In the listing below, find the line containing "timeshare may or may not be transferab" and the line containing "Fax: (667) 240-2131". Repeat exactly those two lines and every line between them.

___

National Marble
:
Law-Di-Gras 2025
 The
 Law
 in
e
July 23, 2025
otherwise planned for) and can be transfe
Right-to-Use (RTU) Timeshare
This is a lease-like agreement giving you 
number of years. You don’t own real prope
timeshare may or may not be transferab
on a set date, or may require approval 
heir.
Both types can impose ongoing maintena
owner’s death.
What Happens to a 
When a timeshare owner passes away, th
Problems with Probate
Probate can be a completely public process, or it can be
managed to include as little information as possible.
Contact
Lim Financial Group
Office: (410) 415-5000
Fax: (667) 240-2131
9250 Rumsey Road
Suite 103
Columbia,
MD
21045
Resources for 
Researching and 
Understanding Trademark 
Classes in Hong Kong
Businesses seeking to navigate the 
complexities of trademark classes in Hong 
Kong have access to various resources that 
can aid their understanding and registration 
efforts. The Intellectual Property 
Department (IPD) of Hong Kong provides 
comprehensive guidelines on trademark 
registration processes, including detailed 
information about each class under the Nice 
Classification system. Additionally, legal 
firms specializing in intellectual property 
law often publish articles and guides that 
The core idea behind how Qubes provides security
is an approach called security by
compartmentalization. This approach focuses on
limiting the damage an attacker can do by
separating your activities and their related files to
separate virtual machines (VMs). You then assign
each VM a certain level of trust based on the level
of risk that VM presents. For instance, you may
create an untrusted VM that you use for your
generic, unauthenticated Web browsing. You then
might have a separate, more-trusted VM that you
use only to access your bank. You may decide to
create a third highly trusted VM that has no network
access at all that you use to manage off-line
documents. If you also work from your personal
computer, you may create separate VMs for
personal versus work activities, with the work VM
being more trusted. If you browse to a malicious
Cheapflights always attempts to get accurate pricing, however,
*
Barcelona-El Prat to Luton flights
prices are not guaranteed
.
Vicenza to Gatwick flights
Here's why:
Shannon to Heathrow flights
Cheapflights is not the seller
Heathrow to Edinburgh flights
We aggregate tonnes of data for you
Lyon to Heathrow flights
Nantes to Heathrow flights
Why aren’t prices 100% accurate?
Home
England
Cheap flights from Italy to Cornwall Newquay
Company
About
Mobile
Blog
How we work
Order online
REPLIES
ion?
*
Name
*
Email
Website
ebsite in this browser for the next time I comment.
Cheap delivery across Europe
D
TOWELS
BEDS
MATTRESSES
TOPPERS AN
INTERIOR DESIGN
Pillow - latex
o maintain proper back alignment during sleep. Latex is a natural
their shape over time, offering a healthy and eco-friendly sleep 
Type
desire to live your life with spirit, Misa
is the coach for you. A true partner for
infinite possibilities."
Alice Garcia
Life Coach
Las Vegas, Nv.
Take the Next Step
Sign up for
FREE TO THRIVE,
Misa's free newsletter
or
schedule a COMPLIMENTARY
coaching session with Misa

___

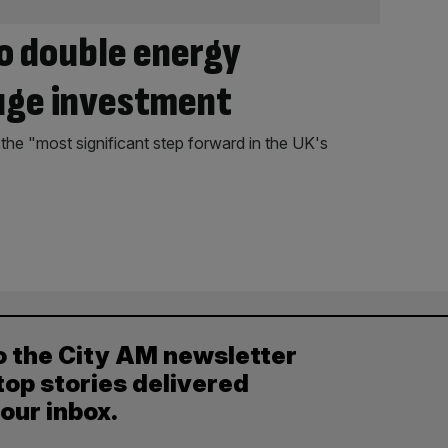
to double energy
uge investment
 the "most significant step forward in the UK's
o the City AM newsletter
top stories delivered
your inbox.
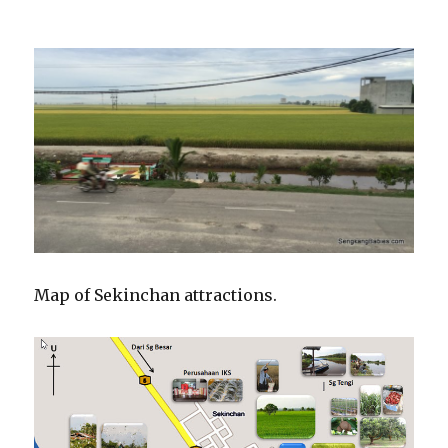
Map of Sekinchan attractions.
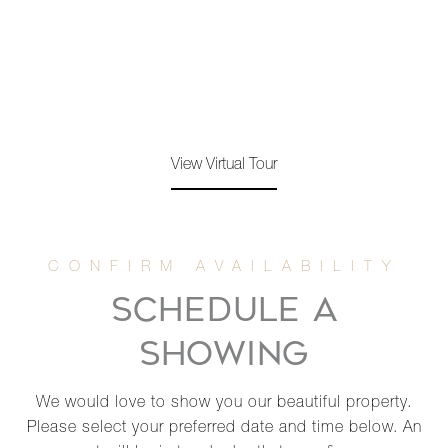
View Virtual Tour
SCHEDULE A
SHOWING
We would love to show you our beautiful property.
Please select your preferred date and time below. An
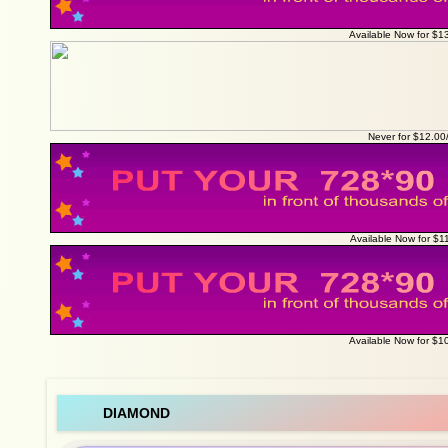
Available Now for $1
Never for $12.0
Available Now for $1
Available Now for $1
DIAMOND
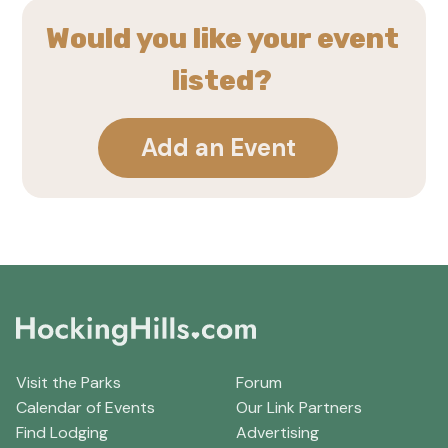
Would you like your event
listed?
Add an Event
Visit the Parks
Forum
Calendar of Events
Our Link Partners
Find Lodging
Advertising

___

**FINISHED TASK:**
timeshare may or may not be transferab
on a set date, or may require approval 
heir.
Both types can impose ongoing maintena
owner’s death.
What Happens to a 
When a timeshare owner passes away, th
Problems with Probate
Probate can be a completely public process, or it can be
managed to include as little information as possible.
Contact
Lim Financial Group
Office: (410) 415-5000
Fax: (667) 240-2131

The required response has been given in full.